12 Mar 2024 04:34 PM - last edited on 02 Oct 2024 01:31 PM by MaciejNeumann
Hey,
I'm attempting to optimize DQL queries for some SRG objectives as I have hit "execution timeouts" on the validation when triggered from workflows.
Though the query goal is not SRG related itself but could also be used for other purposes.
What I want to do
I want to use entry point spans (traces) and identify e.g. how much time is being spent on specific services down the path. e.g. how much time is spent on calls to a DB, an external service or any other service. For that I created a query that:
a) filters on the entry service by some criteria
b) performs various lookups using the trace.id and filters on other criteria for the called service
c) summarize duration of sub-calls
To do so I've created this DQL:
fetch spans
| filter (istio.canonical_service == "istio-egressgateway"

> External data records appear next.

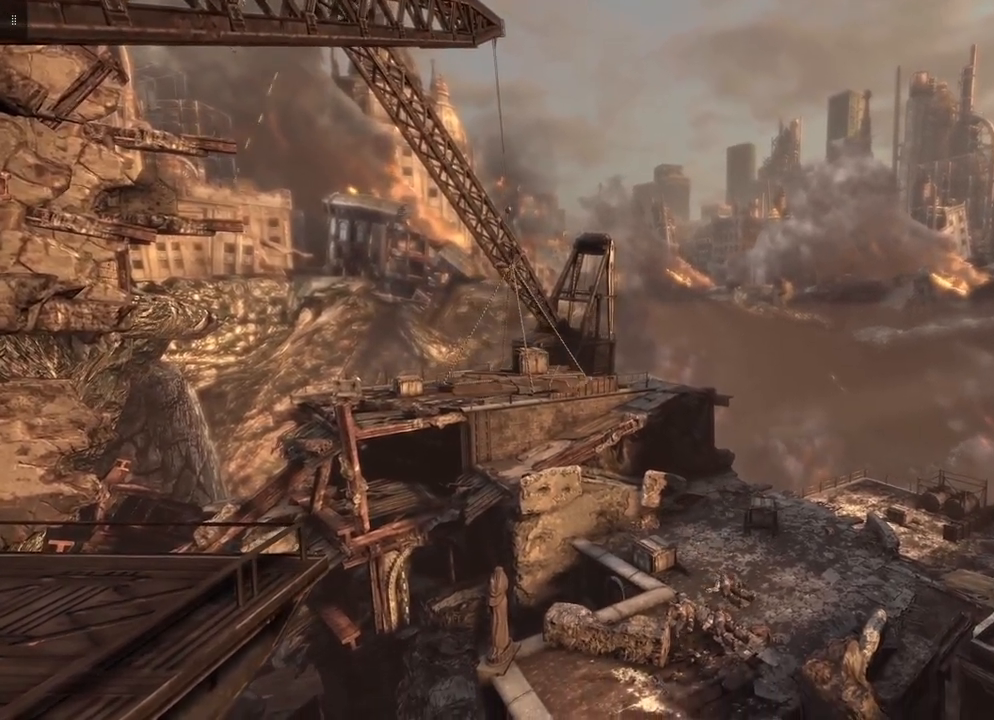
{"buttons": [], "left_stick": "right", "right_stick": "center", "events": [[17, "left_stick", "right"]]}
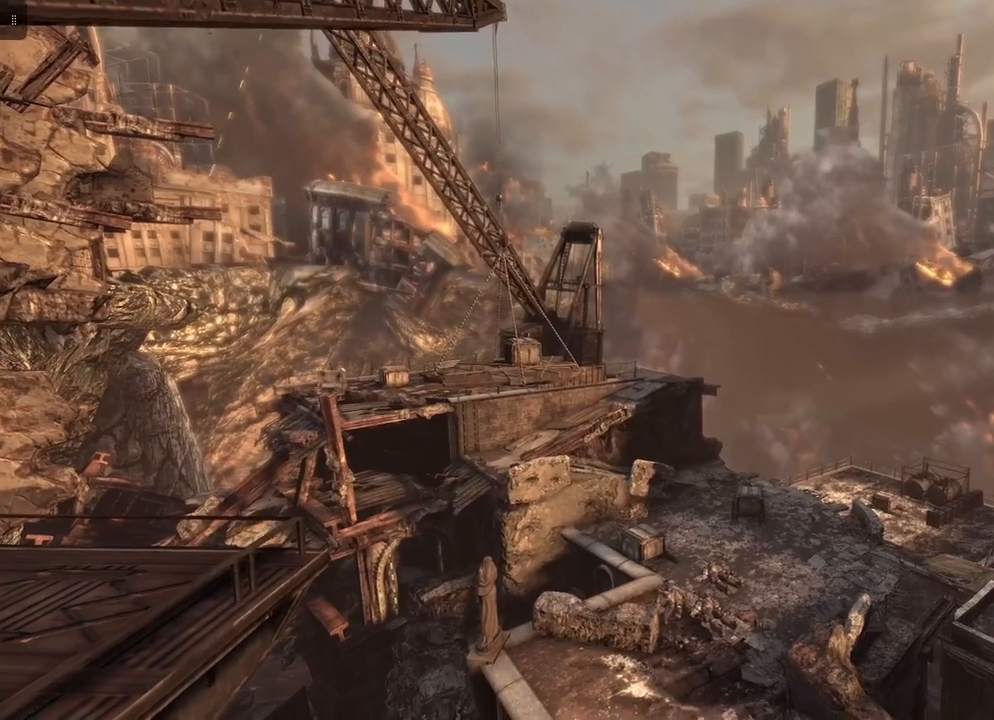
{"buttons": [], "left_stick": "right", "right_stick": "center", "events": []}
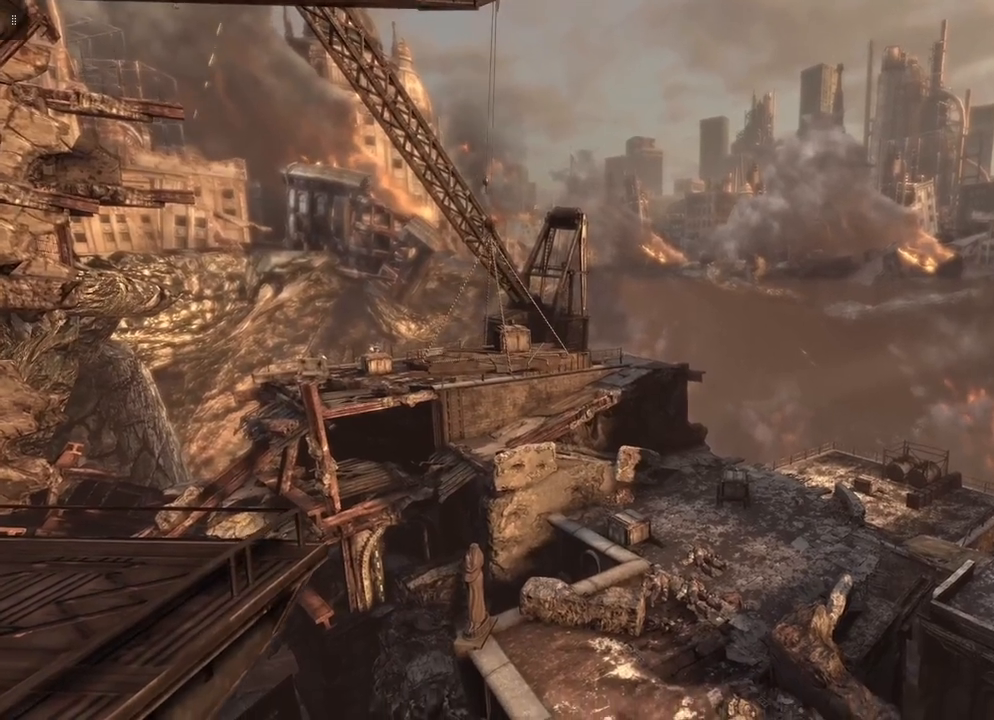
{"buttons": [], "left_stick": "right", "right_stick": "center", "events": []}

and startsWith(server.address,"api.p.eco")
and contains(http.url,"products/suggest") and code.namespace == "Envoy")
// get span info for hybris call
| lookup [fetch spans
| filter (dt.host_group.id == "lzapp"
and contains(endpoint.name,"getSearchResults"))
],
sourceField: trace.id, lookupField: trace.id, prefix: "hybris."

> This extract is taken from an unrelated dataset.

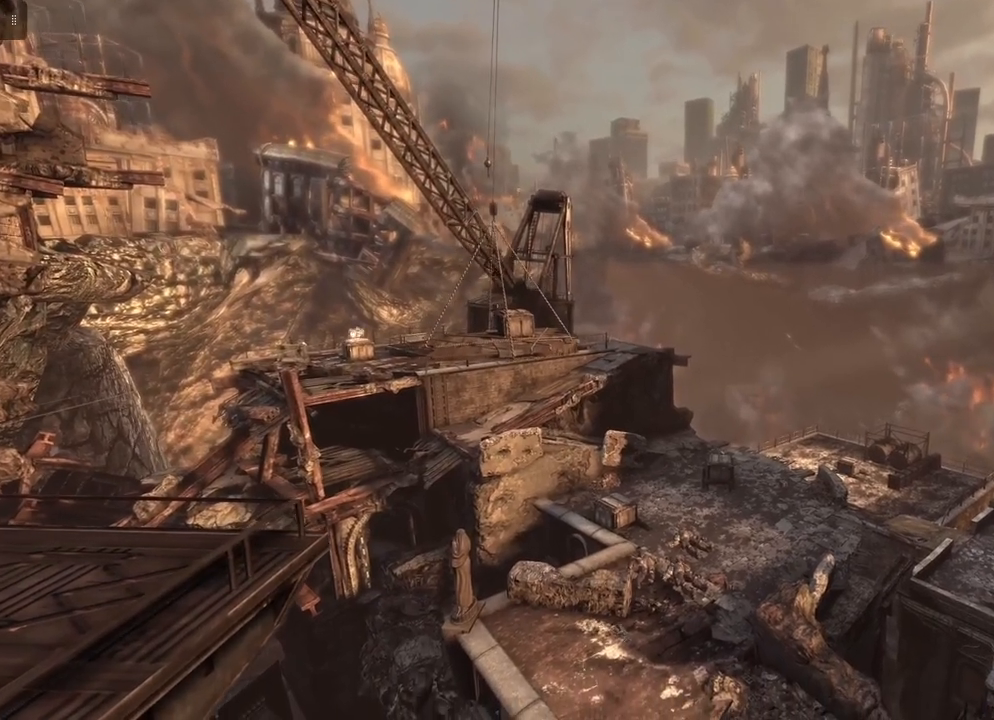
{"buttons": [], "left_stick": "right", "right_stick": "center", "events": []}
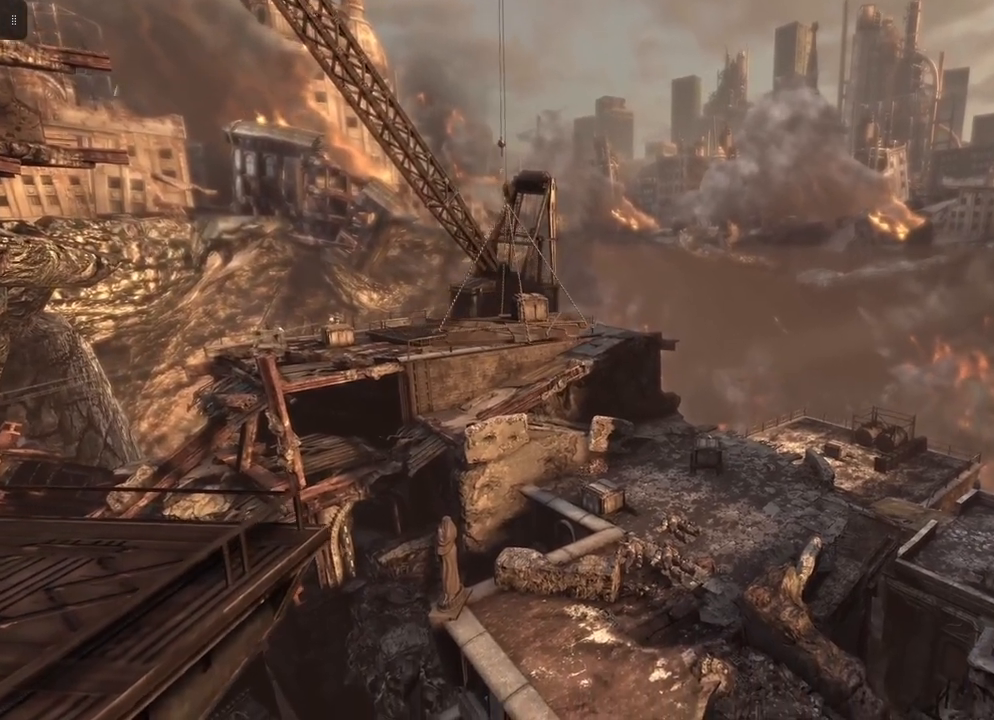
{"buttons": [], "left_stick": "right", "right_stick": "center", "events": []}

// get span info of proxy call
| lookup [fetch spans
| filter (contains(host.name,"nclutz")
and dt.host_group.id == "proxy")
and contains(endpoint.name,"products/suggest")
and contains(server.address,"api.p.eco")
],
sourceField: trace.id, lookupField: trace.id, prefix: "proxy."
// get span info of DB calls
| lookup [fetch spans
| filter contains(code.namespace,"de.hybris.platform.jdbcwrapper.")
and dt.host_group.id == "lzapp"
and contains(code.function,"execute")
| summarize duration=sum(duration), by: {trace.id}
],
sourceField: trace.id, lookupField: trace.id, prefix: "db."
| fields trace.id, duration, hybris.duration, proxy.duration, db.duration
This works (mostly), however it could happen that the query fails because the "lookup. table is too big", my other concern is that it is not performant? (thus the mentioned timeout on the guardian verification?
I think the usecase isn't that special.
How would one optimize this query? I tried with only one lookup statement and multiple filter parameters but that is even worse...
Any ideas?
20 Nov 2024 11:41 AM
Hello @r_weber,
I've got some information about this from our developers:
" The timeout is due to limitations of serverless functions and workflow actions. In short, a guardian would need to validate and ingest results within two minutes. There is information about this in the documentation: AppEngine Functions (Serverless Functions)". Our Devs also asked, what is the timeframe for this validation?
Some improvements around this topic are planned for the future, but we cannot share anything specific at the moment.
As for optimizing this query, I'll share this question and topic at the meeting with the DQL team, and we'll see if we can add something to the DQL Best Practices article.